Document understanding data
▬▬▬▬▬▬
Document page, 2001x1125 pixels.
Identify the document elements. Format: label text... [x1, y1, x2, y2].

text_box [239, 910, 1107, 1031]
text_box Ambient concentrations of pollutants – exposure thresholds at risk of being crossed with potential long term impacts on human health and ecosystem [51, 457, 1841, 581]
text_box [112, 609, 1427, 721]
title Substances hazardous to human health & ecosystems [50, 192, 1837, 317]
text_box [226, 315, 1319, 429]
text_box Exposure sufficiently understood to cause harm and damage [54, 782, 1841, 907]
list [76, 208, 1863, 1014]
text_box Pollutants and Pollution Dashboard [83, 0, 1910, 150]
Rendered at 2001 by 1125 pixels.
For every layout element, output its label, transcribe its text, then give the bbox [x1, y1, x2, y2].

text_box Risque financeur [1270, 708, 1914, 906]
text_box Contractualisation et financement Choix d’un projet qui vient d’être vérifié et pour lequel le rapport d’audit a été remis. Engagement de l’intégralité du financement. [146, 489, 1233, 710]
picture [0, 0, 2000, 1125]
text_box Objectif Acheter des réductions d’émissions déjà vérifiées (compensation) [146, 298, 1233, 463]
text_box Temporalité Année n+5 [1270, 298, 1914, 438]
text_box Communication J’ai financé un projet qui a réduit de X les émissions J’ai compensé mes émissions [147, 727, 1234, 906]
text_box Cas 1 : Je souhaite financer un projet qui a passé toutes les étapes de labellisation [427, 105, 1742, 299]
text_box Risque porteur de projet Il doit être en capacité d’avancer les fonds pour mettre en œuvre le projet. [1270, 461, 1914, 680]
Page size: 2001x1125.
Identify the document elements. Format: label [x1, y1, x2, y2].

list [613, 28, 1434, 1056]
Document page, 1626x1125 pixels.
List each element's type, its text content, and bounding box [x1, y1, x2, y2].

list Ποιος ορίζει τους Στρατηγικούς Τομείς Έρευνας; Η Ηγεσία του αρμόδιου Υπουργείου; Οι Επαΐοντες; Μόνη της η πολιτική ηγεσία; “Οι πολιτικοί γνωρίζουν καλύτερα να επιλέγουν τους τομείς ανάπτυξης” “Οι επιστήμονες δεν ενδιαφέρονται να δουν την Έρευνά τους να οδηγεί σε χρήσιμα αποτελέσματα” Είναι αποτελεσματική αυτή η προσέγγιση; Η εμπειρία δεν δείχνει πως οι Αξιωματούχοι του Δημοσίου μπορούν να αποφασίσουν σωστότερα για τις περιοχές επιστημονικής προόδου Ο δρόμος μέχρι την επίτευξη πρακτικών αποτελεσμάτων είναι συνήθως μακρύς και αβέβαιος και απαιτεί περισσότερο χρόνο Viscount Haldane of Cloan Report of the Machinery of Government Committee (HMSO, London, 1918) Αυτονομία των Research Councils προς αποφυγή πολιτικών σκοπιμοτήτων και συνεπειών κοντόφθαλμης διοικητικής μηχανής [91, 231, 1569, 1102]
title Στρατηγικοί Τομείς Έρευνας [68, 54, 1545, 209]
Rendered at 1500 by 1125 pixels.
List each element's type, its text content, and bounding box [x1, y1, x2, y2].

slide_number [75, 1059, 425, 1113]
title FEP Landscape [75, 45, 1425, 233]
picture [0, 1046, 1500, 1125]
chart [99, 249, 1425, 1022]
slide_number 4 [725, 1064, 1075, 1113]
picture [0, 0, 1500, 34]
▬▬▬▬▬▬
# PROBLEM
The entries above must each be repeated exactly.

# EXPECTED ANSWER
Document page, 2001x1125 pixels.
Identify the document elements. Format: label text... [x1, y1, x2, y2].

text_box [239, 910, 1107, 1031]
text_box Ambient concentrations of pollutants – exposure thresholds at risk of being crossed with potential long term impacts on human health and ecosystem [51, 457, 1841, 581]
text_box [112, 609, 1427, 721]
title Substances hazardous to human health & ecosystems [50, 192, 1837, 317]
text_box [226, 315, 1319, 429]
text_box Exposure sufficiently understood to cause harm and damage [54, 782, 1841, 907]
list [76, 208, 1863, 1014]
text_box Pollutants and Pollution Dashboard [83, 0, 1910, 150]
Rendered at 2001 by 1125 pixels.
For every layout element, output its label, transcribe its text, then give the bbox [x1, y1, x2, y2].

text_box Risque financeur [1270, 708, 1914, 906]
text_box Contractualisation et financement Choix d’un projet qui vient d’être vérifié et pour lequel le rapport d’audit a été remis. Engagement de l’intégralité du financement. [146, 489, 1233, 710]
picture [0, 0, 2000, 1125]
text_box Objectif Acheter des réductions d’émissions déjà vérifiées (compensation) [146, 298, 1233, 463]
text_box Temporalité Année n+5 [1270, 298, 1914, 438]
text_box Communication J’ai financé un projet qui a réduit de X les émissions J’ai compensé mes émissions [147, 727, 1234, 906]
text_box Cas 1 : Je souhaite financer un projet qui a passé toutes les étapes de labellisation [427, 105, 1742, 299]
text_box Risque porteur de projet Il doit être en capacité d’avancer les fonds pour mettre en œuvre le projet. [1270, 461, 1914, 680]
Page size: 2001x1125.
Identify the document elements. Format: label [x1, y1, x2, y2].

list [613, 28, 1434, 1056]
Document page, 1626x1125 pixels.
List each element's type, its text content, and bounding box [x1, y1, x2, y2].

list Ποιος ορίζει τους Στρατηγικούς Τομείς Έρευνας; Η Ηγεσία του αρμόδιου Υπουργείου; Οι Επαΐοντες; Μόνη της η πολιτική ηγεσία; “Οι πολιτικοί γνωρίζουν καλύτερα να επιλέγουν τους τομείς ανάπτυξης” “Οι επιστήμονες δεν ενδιαφέρονται να δουν την Έρευνά τους να οδηγεί σε χρήσιμα αποτελέσματα” Είναι αποτελεσματική αυτή η προσέγγιση; Η εμπειρία δεν δείχνει πως οι Αξιωματούχοι του Δημοσίου μπορούν να αποφασίσουν σωστότερα για τις περιοχές επιστημονικής προόδου Ο δρόμος μέχρι την επίτευξη πρακτικών αποτελεσμάτων είναι συνήθως μακρύς και αβέβαιος και απαιτεί περισσότερο χρόνο Viscount Haldane of Cloan Report of the Machinery of Government Committee (HMSO, London, 1918) Αυτονομία των Research Councils προς αποφυγή πολιτικών σκοπιμοτήτων και συνεπειών κοντόφθαλμης διοικητικής μηχανής [91, 231, 1569, 1102]
title Στρατηγικοί Τομείς Έρευνας [68, 54, 1545, 209]
Rendered at 1500 by 1125 pixels.
List each element's type, its text content, and bounding box [x1, y1, x2, y2].

slide_number [75, 1059, 425, 1113]
title FEP Landscape [75, 45, 1425, 233]
picture [0, 1046, 1500, 1125]
chart [99, 249, 1425, 1022]
slide_number 4 [725, 1064, 1075, 1113]
picture [0, 0, 1500, 34]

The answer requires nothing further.